Online volunteering isn't right for everyone, either.
"It takes real time, not virtual time," said Jayne Cravens, an independent consultant for nonprofit organizations. "It takes commitment. It takes persistence."
It's a good option for those needing flexibility — be it a disability, work schedule or budget that rules out travel.
Sandrine Cortet, 36, sought to put her French skills to work when she and her husband moved from Paris to Edison, N.J. But they had only one car, and a train to volunteer opportunities in New York would have been expensive.
So she translates documents from home, most recently for a refugee group's newsletter.
Sara Siebert, 23, wanted opportunities to improve her skills in graphics design. Lacking funds to travel, she built Web sites for groups in Kenya and Belize from Montreal; InterConnection hosts the sites in Seattle.
Volunteers and the organizations they help generally communicate by e-mail or instant messaging, rarely by telephone.
Phil Westman, program officer with Siebert's group in Belize, said he doesn't even know where his other Web design volunteer lives.
Murphy, 24, of Arlington, Va., said she gets feedback every other day from Cameroon, along with pressures to get the site done more quickly.
Francisco Filho, research assistant with the United Nations Development Program's International Poverty Center in Brasilia, Brazil, acknowledges he was skeptical initially about online volunteering.
"I was afraid we could not get the expected results," he said. "It was kind of a new thing for us. It was a big and good surprise."
Filho said that through the U.N. Volunteers online service, he found volunteers fluent in English, Spanish and French, skills not common in a country dominated by Portuguese. Plus, many of the volunteers were academics and professionals well-versed in a specific subject matter, not someone merely good at translating words.

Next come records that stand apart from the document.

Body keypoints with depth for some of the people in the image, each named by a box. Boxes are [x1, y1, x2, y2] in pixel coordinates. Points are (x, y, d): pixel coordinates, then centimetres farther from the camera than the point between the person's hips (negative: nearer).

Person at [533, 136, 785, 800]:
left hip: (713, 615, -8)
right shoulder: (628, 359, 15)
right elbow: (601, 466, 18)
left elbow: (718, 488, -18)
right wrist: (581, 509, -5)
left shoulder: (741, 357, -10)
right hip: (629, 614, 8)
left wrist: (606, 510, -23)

He said his agency is also saving money in not having to provide office space and other support.
Online volunteers hail from around the world — U.N. Volunteers says 40 percent of the ones it helped place last year were from developing countries.
Nor are they all young.
Retirees like Tom Davis, 63, offer advice on relationships, careers and other life matters via the Internet's Elder Wisdom Circle.
"Typically this is associated with having skills that we weren't taught when we were educated, but I think that there's room for everybody," said Davis, a retired doctor and health care executive in Monument, Colo. "We're proving that it works."

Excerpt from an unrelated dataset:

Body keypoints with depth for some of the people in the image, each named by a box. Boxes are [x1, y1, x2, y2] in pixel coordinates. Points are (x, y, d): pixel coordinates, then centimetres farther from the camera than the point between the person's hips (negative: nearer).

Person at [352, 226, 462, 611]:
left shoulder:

While many of the early projects were technology-related, VolunteerMatch spokesman Jason Willett said, organizations now are realizing they can farm out such tasks as creating brochures and logos.
Through online volunteering, Bundles of Love is getting more people to make diaper bags, baby clothes and other goods for needy families in Minnesota. Many volunteers can't make the monthly gatherings, said Ruth Volk, 45, a regional coordinator.
Cravens said a big hurdle these days isn't the availability of volunteers but the projects for them.
"A lot of organizations can't even get their minds around online volunteers," she said. "When they hear about it, their first thought is, `I don't know about computers.' You don't have to know about computers. You do have to know about people."
Elise Bouvet, a specialist with the U.N. online volunteers program, said online volunteering assignments carry the same commitment, communication and management requirements as onsite opportunities.
"In both theory and practice, it's still volunteering," she said. "Only the tool that you are using is different."